:: Assignment ::
What you return should be only the lines in the entries below between the one holding "index tip: (25, 82)" and the one holding "pinky pip: (71, 424)", ends included, with every picture left out.

[Records drawn from a dataset]
==================================================

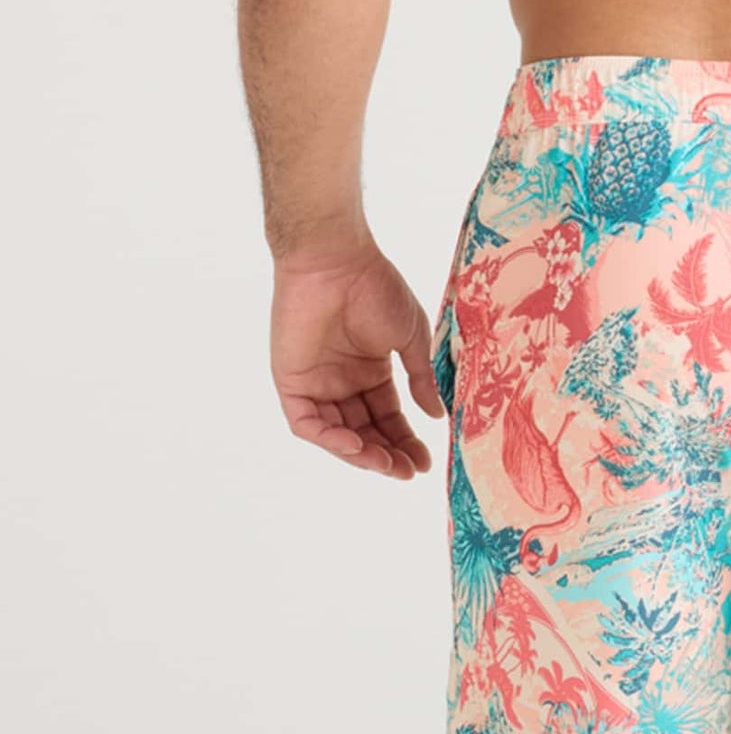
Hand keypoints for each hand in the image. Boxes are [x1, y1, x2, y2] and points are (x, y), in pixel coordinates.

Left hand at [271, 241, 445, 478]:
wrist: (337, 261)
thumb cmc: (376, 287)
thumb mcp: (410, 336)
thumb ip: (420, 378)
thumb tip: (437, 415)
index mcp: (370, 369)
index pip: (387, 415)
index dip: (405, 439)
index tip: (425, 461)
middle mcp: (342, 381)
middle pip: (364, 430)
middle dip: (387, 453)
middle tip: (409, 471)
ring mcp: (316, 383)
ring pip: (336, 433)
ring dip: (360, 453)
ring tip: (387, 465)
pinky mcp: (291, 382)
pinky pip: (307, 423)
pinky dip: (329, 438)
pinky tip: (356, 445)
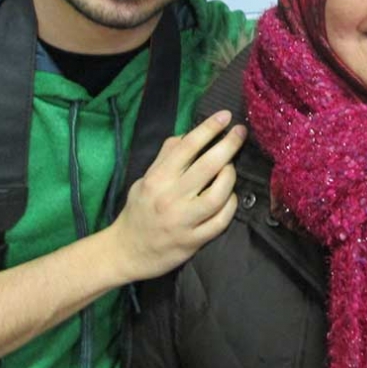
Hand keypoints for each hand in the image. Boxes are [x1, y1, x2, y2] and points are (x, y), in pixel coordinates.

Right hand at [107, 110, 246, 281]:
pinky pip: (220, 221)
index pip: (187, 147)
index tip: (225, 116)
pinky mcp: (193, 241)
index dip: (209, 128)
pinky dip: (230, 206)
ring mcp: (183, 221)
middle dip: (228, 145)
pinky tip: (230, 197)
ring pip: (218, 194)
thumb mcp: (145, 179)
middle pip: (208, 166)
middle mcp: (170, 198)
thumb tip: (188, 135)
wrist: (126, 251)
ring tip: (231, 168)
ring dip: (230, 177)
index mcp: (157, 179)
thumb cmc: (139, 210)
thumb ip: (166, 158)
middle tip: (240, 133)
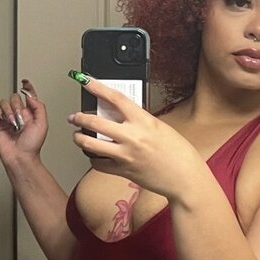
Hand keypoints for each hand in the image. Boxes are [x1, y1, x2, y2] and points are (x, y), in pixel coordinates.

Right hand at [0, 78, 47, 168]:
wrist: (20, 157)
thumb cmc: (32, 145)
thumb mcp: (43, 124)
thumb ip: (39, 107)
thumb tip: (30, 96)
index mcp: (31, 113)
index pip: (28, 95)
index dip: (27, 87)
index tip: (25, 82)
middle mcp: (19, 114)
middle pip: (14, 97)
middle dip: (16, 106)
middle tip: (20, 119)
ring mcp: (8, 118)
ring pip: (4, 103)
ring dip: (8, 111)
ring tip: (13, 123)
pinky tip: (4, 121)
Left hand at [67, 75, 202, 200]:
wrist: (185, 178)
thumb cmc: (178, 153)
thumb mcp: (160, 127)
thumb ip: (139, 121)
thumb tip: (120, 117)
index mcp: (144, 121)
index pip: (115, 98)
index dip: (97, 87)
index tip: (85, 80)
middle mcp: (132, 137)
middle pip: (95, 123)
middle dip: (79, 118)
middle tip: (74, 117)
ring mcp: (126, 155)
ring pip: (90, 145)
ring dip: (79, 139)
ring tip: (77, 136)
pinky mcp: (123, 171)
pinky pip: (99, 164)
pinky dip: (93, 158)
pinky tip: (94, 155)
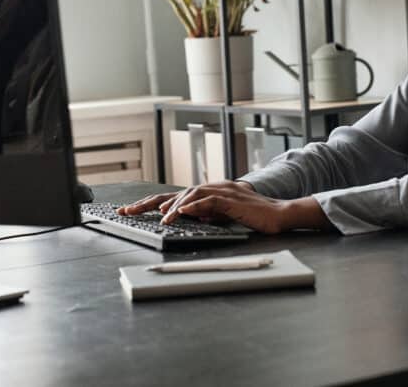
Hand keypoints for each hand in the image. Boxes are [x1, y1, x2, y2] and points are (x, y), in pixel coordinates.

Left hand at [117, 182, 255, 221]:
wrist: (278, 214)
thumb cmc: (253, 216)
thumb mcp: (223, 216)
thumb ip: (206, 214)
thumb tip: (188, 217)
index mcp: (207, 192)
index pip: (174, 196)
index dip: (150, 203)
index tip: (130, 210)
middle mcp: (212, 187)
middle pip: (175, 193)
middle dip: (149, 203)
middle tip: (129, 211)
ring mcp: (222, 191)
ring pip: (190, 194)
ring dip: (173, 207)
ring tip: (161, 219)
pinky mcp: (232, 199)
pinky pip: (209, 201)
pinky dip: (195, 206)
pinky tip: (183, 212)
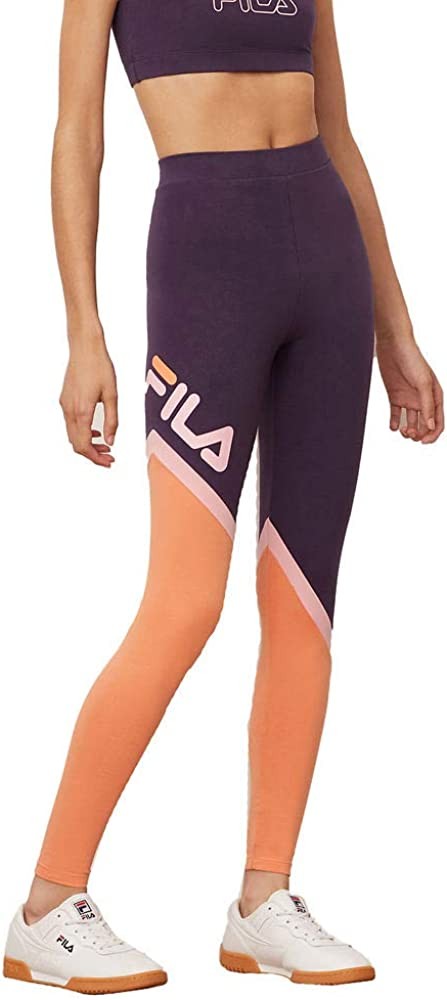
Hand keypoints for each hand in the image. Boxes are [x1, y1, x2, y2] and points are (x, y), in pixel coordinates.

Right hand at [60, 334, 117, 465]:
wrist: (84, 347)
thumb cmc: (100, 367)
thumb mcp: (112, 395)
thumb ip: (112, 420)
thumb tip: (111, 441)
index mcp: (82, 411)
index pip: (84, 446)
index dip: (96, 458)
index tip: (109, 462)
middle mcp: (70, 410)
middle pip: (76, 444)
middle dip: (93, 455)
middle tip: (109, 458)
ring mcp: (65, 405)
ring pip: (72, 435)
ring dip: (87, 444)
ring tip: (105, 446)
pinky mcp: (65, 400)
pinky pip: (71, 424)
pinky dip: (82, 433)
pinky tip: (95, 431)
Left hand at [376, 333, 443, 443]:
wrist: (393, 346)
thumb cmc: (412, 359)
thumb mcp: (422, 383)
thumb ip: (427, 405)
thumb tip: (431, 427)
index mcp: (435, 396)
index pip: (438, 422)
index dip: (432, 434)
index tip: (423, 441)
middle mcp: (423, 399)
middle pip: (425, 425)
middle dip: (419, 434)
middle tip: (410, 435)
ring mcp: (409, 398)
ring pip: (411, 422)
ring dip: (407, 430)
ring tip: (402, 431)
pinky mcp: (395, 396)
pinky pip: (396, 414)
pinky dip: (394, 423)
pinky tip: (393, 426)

==================================================

:: Reply to the exercise ::
index tip: (25, 82)
middle mcp: (19, 114)
middle pip: (14, 97)
middle dip: (16, 106)
middle tip: (20, 119)
ring mcp: (8, 118)
ring pip: (4, 103)
ring dip: (8, 111)
ring tip: (13, 123)
pinky tip: (4, 121)
Left hand at [67, 75, 202, 200]:
wrist: (185, 178)
thumb cmc: (178, 153)
thumb mcp: (160, 127)
thumb ip: (139, 121)
thumb tip: (120, 117)
index mcp: (144, 121)
index pip: (115, 98)
index dip: (97, 87)
index tip: (85, 80)
middle mcp: (132, 137)
middle pip: (95, 123)
middle dip: (79, 118)
middle tip: (74, 117)
ring mcp: (126, 155)
ring pip: (90, 145)
ring dip: (79, 139)
ring tip: (77, 136)
pinky mcp: (123, 171)
pinky pip: (99, 164)
pinky dip: (93, 158)
pinky tip: (94, 155)
Hand keypoints for each hand in the image. Boxes are [x1, y1, x2, y2] and points are (x, y), in pixel coordinates.

Left hand at [117, 182, 255, 221]:
wrist: (278, 214)
thumb cmc: (253, 216)
thumb mcp: (223, 216)
thumb ip: (206, 214)
thumb tip: (188, 217)
index mcp: (207, 192)
index pip: (174, 196)
index dip: (150, 203)
index tip: (130, 210)
middle mcp: (212, 187)
middle pip: (175, 193)
middle dip: (149, 203)
middle tip: (129, 211)
ring mcp: (222, 191)
ring pip: (190, 194)
ring dip: (173, 207)
ring tip: (161, 219)
pinky mcp: (232, 199)
pinky pip: (209, 201)
pinky dip: (195, 206)
pinky tip: (183, 212)
Hand keypoints for each hand in the image. Boxes are [x1, y1, x2, y2] and points are (x, y), in pixel coordinates.

Right hand at [60, 334, 117, 465]:
wrist: (84, 347)
thumb cmc: (100, 367)
thumb mcp: (112, 395)
thumb ip: (112, 420)
thumb tip: (111, 441)
index mcp: (82, 411)
index pip: (84, 446)
index dip: (96, 458)
index tip: (109, 462)
middle mcp: (70, 410)
middle pip: (76, 444)
middle dip: (93, 455)
middle tip: (109, 458)
ring mcp: (65, 405)
ring pip: (72, 435)
ring dip: (87, 444)
ring tip: (105, 446)
pinky mcp: (65, 400)
pinky pip: (71, 424)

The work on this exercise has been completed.